On the Bookshelf: Character Building

UPDATED: May 11, 2024
PUBLISHED: September 9, 2011
On the Bookshelf: Character Building

Small choices make the difference between dealing with life’s challenges and thriving in spite of them. Whether your challenge is overcoming a bad habit or leading a company through a difficult time, your character determines the way you handle it. From the books on the SUCCESS Bookshelf this month, you’ll learn how to create positive habits, improve your leadership abilities and help your children develop the character traits they need to become leaders of the next generation.

The Entitlement Trap: How to Rescue Your Child with a New Family System of Choosing, Earning, and Ownership

by Richard and Linda Eyre

Penguin Group, 2011

Bestselling parenting authors Richard and Linda Eyre say after a decade of speaking to parents about their kids, they have come to understand one thing in particular: Parents everywhere are much the same. Parents everywhere want to give their children a chance to reach their full potential.

But too much giving can lead to sense of entitlement. This well-organized book is a step-by-step primer for parents who want to transform their children from feeling—and acting—as if they are entitled to the world into individuals who “own” their successes, failures and values.

—Wendy Rudman

Noteworthy Quote:

“Good parenting should mirror the real world and thus prepare kids to live in it.”

A couple things you’ll learn from this book:

► A perception of ownership is essential to avoiding the entitlement trap.

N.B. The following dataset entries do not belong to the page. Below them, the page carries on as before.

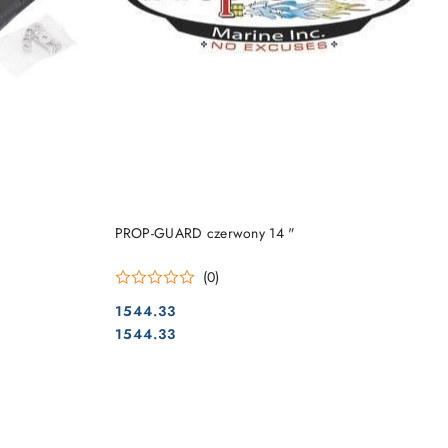
DO KOSZYKA
PROP-GUARD czerwony 14 "
(0)
1544.33
Cena:
Cena:
1544.33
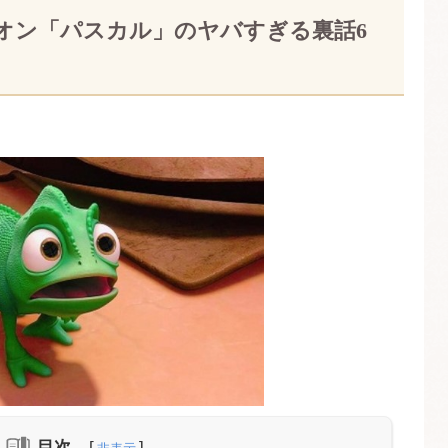
オン「パスカル」のヤバすぎる裏話6
目次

► Allowances foster an I-deserve-it mindset that may keep your child from thriving.

Web Exclusive: Read “How to Find a Child’s Missing Shoes and Other Entitlement Issues” by featured SUCCESS bloggers Richard and Linda Eyre

Change Anything: The New Science of Personal Success

by Kerry Patterson, Joseph Grenny, David Maxfield, Ron McMillan
and Al Switzler

Business Plus, 2011

The authors of Change Anything: The New Science of Personal Success contend that change is a science and therefore requires the scientific methods of observation and planning. With decades of research behind them, they present a new perspective on the difficult, and sometimes seemingly impossible, process of changing human behavior. Using this data, along with examples of real people struggling with common challenges, the authors offer helpful, relevant insights on the science of transformation.

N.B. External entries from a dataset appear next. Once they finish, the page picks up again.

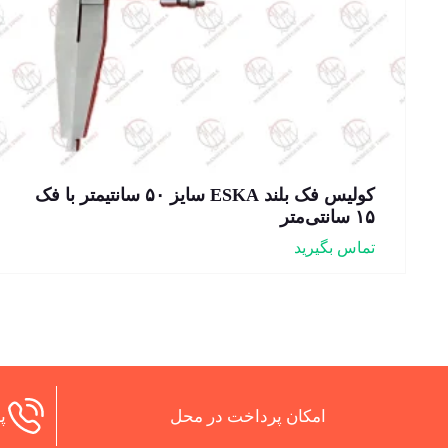
کولیس فک بلند ESKA سایز ۵۰ سانتیمتر با فک
۱۵ سانتی‌متر
تماس بگیرید
امکان پرداخت در محل
پش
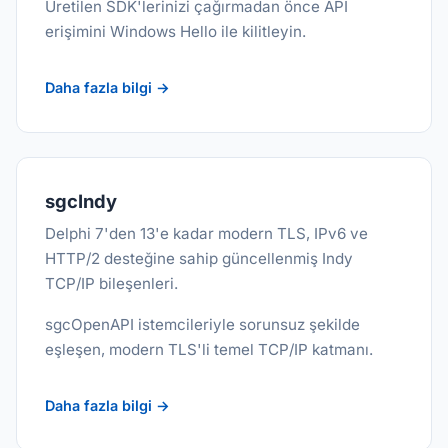
Üretilen SDK'lerinizi çağırmadan önce API
erişimini Windows Hello ile kilitleyin.
Daha fazla bilgi →
sgcIndy
Delphi 7'den 13'e kadar modern TLS, IPv6 ve
HTTP/2 desteğine sahip güncellenmiş Indy
TCP/IP bileşenleri.
sgcOpenAPI istemcileriyle sorunsuz şekilde
eşleşen, modern TLS'li temel TCP/IP katmanı.
Daha fazla bilgi →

A particularly refreshing observation is their argument that changing unhealthy or ineffective habits doesn’t hinge on willpower. When we try and fail, most of us figure we’re too weak and simply didn’t want it badly enough. The authors call this view “tragically wrong.” Success, they argue, also depends on learning new, valuable skills and building a healthy support system.

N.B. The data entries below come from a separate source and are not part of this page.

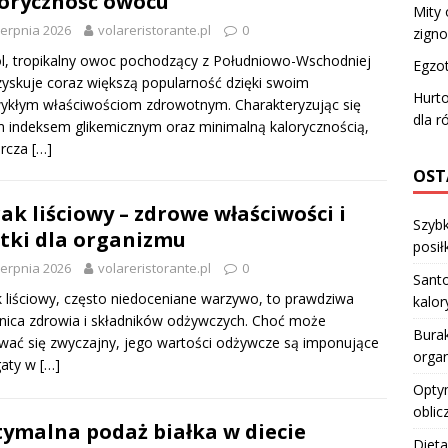
oryczność owocu
Mity 
ierpnia 2026
volareristorante.pl
0
zign
l, tropikalny owoc pochodzący z Południowo-Wschodniej
Egzot
 zyskuje coraz większą popularność dzięki swoim
Hurt
ykłym właściwościom zdrowotnym. Charakteryzując się
dla r
m indeksem glikemicznym oraz minimalną kalorycznością,
arcza
[…]
OST
ak liściowy – zdrowe właściwości i
Szybk
tki dla organizmu
posiłk
ierpnia 2026
volareristorante.pl
0
Santo
 liściowy, często niedoceniane warzywo, to prawdziwa
kalo
nica zdrowia i składników odżywczych. Choć może
Burak
ać się zwyczajny, jego wartości odżywcze są imponujące
orga
gaty w
[…]
Optym
oblic
ymalna podaż białka w diecie
Dieta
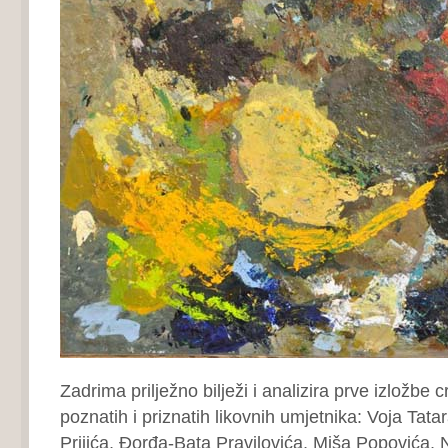
Zadrima prilježno bilježi i analizira prve izložbe 
poznatih i priznatih likovnih umjetnika: Voja Tat
Prijića, Đorđa-Bata Pravilovića, Miša Popovića,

To initiate any transformation, the authors urge readers to treat change as an experiment in which they are both scientist and subject. Taking a scientific trial-and-error approach rather than an approach that relies upon willpower gives you the ability to observe and learn from your own behavior—and then to adjust your tactics and try again.

The final chapters of the book are perhaps the most clear and useful, offering actual analyses of how to change habits within the realms of career, weight control, finances, addiction and relationships. If you’re ready to break bad habits and create new, positive habits, this book is one you’ll want to check out.

—Kari Barlow

Noteworthy Quote:

“When it comes to personal change, you don’t have to be pushing yourself to the limit all the time. You need to focus only on a handful of moments when you’re most at risk.”

A couple things you’ll learn from this book:

► You can’t change deeply entrenched habits without a little help.

► You can interrupt impulses (aka habits) by connecting with your goal at
crucial moments.

Derailed: Five Lessons Learned from Catastrophic Failures of Leadership

by Tim Irwin, Ph.D.

Thomas Nelson Inc., 2009

In the midst of a self-absorbed, famous-for-nothing culture, Derailed sheds light on how all-too-human vulnerabilities such as pride, entitlement and a lack of humility can destroy careers. Irwin examines the rise and fall of six top-level CEOs whose slow-motion train wrecks caused more than career derailment. Irwin calls for all leaders to keep power and the responsibility that accompanies it in perspective.

—Erin K. Casey

Noteworthy Quote:

“Character expressed in the form of authenticity, wisdom, humility and courage must ultimately form the substance of who we are, if we want to have great impact.”

A couple things you’ll learn from this book:

► A mentor is not a therapist but someone to challenge us to be better.

► Humility at work means we are coachable; it has nothing to do with age or position.